Our innovative solution employs AI to analyse phonocardiogram (PCG) signals, which are recordings of heart sounds captured with a digital stethoscope. The goal is to create an automated system that provides objective interpretations of these heart sounds, complementing traditional methods and reducing the reliance on expensive and time-consuming echocardiograms. This approach aims to make early diagnosis of CHDs more accessible and efficient.

Our research integrates artificial intelligence with PCG analysis to develop a more objective and efficient tool for detecting heart murmurs and diagnosing CHDs. This AI-based system has the potential to enhance diagnostic accuracy, reduce the need for expensive echocardiograms and make early detection more accessible.

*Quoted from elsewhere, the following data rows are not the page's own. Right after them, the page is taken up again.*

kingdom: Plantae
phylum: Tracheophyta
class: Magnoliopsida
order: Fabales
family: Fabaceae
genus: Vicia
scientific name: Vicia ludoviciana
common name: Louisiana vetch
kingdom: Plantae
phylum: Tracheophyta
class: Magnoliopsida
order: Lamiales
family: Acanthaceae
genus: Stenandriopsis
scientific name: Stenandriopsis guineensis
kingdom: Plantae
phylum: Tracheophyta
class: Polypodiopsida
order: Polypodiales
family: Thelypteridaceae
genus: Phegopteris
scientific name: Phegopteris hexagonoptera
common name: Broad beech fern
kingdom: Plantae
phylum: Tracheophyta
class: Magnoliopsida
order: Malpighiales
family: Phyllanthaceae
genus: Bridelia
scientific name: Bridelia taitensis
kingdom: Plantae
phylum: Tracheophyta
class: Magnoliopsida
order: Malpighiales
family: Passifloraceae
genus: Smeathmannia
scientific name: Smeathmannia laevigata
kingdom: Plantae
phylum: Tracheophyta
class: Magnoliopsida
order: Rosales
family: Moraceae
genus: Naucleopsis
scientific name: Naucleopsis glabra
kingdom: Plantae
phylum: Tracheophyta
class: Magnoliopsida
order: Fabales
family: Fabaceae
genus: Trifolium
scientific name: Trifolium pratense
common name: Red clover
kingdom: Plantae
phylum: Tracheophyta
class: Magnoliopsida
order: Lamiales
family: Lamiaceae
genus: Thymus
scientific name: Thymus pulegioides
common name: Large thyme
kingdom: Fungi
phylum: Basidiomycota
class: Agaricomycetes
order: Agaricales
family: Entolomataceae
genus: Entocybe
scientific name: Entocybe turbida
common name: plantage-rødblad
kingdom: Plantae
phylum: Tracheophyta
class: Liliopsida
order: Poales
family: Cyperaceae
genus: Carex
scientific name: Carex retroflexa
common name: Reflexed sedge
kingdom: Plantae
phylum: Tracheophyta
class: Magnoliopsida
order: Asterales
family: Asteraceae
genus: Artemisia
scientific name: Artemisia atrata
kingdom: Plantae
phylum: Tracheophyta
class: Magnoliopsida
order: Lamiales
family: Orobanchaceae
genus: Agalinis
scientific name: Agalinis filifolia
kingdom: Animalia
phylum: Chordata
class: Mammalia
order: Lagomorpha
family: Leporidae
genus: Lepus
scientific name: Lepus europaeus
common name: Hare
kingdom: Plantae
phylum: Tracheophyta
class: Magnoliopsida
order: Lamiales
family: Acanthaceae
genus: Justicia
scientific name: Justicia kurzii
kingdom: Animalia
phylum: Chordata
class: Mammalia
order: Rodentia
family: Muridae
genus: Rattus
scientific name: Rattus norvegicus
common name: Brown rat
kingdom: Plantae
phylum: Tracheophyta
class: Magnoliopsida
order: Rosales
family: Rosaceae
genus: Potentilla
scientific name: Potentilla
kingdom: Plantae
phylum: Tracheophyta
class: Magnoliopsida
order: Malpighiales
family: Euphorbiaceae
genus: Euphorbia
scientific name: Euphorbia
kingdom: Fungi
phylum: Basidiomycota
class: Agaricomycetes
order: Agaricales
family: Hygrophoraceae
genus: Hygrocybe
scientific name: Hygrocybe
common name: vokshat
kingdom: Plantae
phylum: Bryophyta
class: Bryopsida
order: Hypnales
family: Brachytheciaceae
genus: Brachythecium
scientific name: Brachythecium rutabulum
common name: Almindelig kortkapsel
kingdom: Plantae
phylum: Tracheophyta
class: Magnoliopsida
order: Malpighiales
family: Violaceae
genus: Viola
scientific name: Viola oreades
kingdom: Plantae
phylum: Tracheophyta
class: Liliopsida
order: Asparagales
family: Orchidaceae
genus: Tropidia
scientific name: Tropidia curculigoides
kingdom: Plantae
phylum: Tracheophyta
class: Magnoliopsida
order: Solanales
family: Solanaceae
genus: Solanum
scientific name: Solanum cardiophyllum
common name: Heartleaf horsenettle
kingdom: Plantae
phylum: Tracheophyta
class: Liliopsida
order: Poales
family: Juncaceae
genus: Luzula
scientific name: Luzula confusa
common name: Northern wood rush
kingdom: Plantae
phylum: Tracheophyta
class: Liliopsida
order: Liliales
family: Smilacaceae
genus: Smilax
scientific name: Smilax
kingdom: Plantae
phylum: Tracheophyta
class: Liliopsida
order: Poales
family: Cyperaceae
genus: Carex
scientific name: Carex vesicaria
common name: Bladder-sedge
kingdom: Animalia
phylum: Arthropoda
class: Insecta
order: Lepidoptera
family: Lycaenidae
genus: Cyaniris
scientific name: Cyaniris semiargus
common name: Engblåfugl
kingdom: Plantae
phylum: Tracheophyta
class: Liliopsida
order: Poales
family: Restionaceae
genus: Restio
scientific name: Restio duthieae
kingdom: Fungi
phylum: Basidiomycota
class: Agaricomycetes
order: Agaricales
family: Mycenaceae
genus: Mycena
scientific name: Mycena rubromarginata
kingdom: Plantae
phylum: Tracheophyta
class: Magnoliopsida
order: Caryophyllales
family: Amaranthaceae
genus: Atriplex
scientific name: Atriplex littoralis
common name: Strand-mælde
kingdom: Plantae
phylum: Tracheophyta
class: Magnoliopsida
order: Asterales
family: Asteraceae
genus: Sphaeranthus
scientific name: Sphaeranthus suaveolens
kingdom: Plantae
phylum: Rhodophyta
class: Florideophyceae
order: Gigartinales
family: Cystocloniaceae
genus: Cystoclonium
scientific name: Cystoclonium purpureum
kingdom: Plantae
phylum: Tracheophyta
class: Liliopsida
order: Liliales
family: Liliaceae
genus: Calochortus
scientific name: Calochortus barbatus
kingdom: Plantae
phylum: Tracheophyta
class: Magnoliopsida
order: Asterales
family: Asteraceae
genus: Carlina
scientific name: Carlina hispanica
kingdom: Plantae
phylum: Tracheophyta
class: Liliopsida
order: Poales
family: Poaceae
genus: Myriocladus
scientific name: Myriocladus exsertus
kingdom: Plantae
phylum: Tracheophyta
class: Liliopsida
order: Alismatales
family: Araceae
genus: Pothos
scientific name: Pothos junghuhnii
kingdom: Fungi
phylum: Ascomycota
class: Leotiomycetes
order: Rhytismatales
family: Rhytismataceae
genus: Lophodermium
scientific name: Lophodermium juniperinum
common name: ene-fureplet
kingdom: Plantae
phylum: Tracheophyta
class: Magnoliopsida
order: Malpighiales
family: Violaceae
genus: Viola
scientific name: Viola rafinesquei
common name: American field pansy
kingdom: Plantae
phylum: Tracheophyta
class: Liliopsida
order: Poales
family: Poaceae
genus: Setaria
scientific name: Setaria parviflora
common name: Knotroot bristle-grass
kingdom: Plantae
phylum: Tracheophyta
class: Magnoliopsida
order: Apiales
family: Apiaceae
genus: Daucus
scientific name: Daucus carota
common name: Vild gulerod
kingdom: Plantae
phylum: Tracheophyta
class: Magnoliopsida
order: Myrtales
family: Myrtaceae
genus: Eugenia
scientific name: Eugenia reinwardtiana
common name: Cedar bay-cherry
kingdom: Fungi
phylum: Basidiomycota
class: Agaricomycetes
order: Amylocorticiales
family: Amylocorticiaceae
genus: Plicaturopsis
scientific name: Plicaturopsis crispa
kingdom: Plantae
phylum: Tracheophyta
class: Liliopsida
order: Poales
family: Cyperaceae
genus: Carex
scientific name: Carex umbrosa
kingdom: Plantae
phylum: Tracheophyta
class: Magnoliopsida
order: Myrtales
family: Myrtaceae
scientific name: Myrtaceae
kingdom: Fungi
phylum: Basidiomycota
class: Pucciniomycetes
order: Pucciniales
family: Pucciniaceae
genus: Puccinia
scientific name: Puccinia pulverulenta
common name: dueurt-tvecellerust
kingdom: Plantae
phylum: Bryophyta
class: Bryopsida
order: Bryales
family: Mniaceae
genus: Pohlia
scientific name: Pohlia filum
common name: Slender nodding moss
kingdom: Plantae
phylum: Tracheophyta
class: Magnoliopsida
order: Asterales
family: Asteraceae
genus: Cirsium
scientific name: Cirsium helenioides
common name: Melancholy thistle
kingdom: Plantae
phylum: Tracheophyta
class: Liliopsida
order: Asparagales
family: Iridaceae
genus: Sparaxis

This could significantly improve patient care by enabling timely intervention and treatment, ultimately leading to better health outcomes for affected children.

 

Implementation

The project will work with two pediatric hospitals to collect PCG data through electronic attachments to stethoscopes. The data is denoised and pre-processed to extract relevant features to build an artificial intelligence model for predicting CHD. The researchers then optimize the model to improve its overall performance. At the same time, the project will also build a corresponding web-based application to improve its industry usability. PCG signals, combined with the power of artificial intelligence (AI), can provide an objective interpretation of heart sounds to complement traditional auscultation methods using echocardiography. The study proposes an AI-based automated detection system for heart disease using PCG heart sound signals, which would help doctors and primary care providers make early diagnoses of CHD, rather than putting children directly through costly and lengthy diagnostic procedures.

The innovative technologies involved in the solution include:

  1. Classification of pediatric PCGs into more than 3 classes using deep learning techniques.
  2. Use of cochleogram as one of the features for the unpolished pediatric dataset.
  3. Collection and organization of a large-scale pediatric heart sound dataset.
  4. Development of a web application for the pediatric heart abnormality detection.

The developed application might not only reduce the time to diagnosis but also potentially reach more children, thereby saving resources and lives. This will be a smart tool in the hands of a GP to easily detect cardiac disorders in children.

Key Objectives

  1. Classification of heart murmurs into Normal (N), Systolic (S), Diastolic (D), and Continuous (C) murmurs making the disease diagnosis easier.
  2. Develop an AI-based pediatric heart abnormality detection model using PCG signals that can classify heart sounds into the following categories:
    • Normal (N)
    • Functional (F)
    • Ventricular Septal Defect (VSD)
    • Atrial Septal Defect (ASD)
  3. Other Pathological Defects (P)
  4. Develop a web-based application for the classification of pediatric heart murmurs and to detect heart abnormalities.
  5. Collect and organize a large-scale pediatric heart sound dataset.